Aphis craccivora, variously known as the cowpea aphid, groundnut aphid or black legume aphid, is a true bug in the family Aphididae. Originally of probable Palearctic origin, it is now an invasive species of cosmopolitan distribution.

==Description==
Aphis craccivora is a small species of aphid. The female has a glossy black or dark brown body with a prominent cauda (tail-like protrusion), and legs in some shade of brown or yellow. The antennae have six segments and these and the limb segments, cauda and cornicles are pale proximally (close to the body) and dark distally (further from the body). The adults do not have wax on their dorsal surface but the nymphs are lightly dusted with wax. Winged females are up to 2.2 mm long and have cross-barring on the abdomen. Wingless females are a little smaller.

==Distribution==
Aphis craccivora is believed to be Palearctic in origin but has expanded its range so that now it is near cosmopolitan. In recent years its range has extended further north in Siberia and Canada and further south in Chile and Argentina. It is abundant in the Mediterranean area and subtropics and in the tropics it is one of the most common aphid species. Infests cowpea in India, the Philippines, Thailand, the southern United States, tropical Africa, and Latin America.

==Hosts==
Aphis craccivora is polyphagous, meaning it feeds on a large number of different species of plant, but it seems to have a preference for members of the bean family. Other plant families sometimes acting as hosts include Asteraceae, Brassicaceae, Caryophyllaceae, Chenopodiaceae, Cucurbitaceae, Malvaceae, Ranunculaceae, Rosaceae and Solanaceae. Crops attacked by this aphid include brassicas, cucurbits, beetroot, peanut, cotton, cowpeas, chickpeas and cardamom.

==Life cycle==
In the former USSR, Aphis craccivora overwinters as eggs, often at the base of young alfalfa plants, but is also reported to overwinter on Acacia, camelthorn and perennial weeds. The eggs hatch in early spring and the first larvae are known as fundatrix (stem mothers) and feed at first on alfalfa. These aphids are all female and reproduce by parthenogenesis, producing nymphs which moult four times over the course of eight to twelve days. By the end of April, winged females have migrated to other host plants, often Acacia, and later to cotton, on which crop this pest does much damage. It may move back to alfalfa later in the year. In Belarus, lupine is an important host plant and in Ukraine, Acacia is most affected. A female aphid lives for 9 to 25 days and can produce from 25 to 125 young during its life. There may be up to twenty generations in the year. By November winged forms have developed and eggs are laid before winter sets in.

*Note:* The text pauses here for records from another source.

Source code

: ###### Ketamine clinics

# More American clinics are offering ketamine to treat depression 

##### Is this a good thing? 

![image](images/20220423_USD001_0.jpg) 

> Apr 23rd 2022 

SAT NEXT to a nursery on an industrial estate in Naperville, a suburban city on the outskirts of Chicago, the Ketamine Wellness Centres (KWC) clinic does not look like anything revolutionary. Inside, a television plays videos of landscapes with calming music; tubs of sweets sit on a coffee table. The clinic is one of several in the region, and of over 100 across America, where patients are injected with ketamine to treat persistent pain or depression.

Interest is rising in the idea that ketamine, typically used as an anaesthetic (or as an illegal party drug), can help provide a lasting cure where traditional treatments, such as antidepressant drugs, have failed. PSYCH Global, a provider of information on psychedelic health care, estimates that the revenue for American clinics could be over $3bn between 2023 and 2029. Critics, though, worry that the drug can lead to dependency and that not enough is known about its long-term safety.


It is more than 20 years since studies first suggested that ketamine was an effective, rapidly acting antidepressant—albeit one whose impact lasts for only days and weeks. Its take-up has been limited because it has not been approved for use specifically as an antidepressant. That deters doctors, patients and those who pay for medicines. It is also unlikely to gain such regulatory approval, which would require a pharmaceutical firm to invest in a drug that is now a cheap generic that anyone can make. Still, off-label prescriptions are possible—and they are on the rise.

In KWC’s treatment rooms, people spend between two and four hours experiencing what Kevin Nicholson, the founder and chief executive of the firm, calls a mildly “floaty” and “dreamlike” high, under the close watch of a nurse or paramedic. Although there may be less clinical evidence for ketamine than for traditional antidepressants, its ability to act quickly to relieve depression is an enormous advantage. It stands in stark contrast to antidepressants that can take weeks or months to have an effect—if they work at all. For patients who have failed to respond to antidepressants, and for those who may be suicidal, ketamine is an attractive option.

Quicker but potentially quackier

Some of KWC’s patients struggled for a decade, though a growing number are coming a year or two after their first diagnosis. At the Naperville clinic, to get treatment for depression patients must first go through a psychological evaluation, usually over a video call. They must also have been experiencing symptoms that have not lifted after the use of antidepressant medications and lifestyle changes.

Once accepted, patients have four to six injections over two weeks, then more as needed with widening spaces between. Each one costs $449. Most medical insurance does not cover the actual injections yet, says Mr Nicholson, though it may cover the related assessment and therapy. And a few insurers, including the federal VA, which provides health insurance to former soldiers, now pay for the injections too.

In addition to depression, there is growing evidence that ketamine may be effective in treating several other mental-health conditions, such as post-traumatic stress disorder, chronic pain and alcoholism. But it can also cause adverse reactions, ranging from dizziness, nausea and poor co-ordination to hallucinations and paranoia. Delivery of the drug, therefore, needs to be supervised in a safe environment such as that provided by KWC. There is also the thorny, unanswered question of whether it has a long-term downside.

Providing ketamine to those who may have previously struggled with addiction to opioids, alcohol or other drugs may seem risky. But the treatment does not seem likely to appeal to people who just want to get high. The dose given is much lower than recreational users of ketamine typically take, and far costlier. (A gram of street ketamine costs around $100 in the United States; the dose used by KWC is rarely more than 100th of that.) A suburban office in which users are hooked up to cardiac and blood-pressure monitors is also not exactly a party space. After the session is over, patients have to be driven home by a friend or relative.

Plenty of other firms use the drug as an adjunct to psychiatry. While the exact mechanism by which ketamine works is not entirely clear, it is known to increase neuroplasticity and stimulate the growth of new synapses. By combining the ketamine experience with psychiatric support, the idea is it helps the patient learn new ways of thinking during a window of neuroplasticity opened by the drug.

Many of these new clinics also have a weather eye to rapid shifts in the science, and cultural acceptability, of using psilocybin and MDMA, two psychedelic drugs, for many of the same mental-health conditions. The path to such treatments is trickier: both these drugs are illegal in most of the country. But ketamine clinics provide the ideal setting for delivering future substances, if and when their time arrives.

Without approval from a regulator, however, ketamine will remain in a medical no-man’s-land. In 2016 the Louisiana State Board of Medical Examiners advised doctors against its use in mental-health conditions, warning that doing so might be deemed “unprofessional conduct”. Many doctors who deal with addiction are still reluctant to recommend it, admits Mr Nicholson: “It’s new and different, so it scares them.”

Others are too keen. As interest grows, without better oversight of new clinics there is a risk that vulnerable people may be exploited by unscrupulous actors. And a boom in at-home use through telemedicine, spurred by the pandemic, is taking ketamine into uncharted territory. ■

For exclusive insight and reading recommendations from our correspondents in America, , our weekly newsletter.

In warmer climates, parthenogenetic reproduction takes place throughout the year. The winged male insects are seldom encountered but have been observed in Germany, India and Argentina. The aphids tend to concentrate on the growing tips of plants, young leaves, shoots, flowers and developing seed pods. They are often tended by ants which feed on the secretions they produce and deter predators. Natural enemies include parasitic wasps, ladybirds, lacewing larvae and hoverfly larvae.

==Damage==
Aphis craccivora causes direct damage to plants by stunting and distorting growth. The honeydew produced is deposited on the plants and encourages the growth of sooty moulds which restrict photosynthesis. The aphid is the vector of a number of plant viruses including groundnut rosette virus, peanut mottle virus, peanut stunt virus, subterranean clover stunt virus, bean common mosaic virus, cucumber mosaic virus and alfalfa mosaic virus.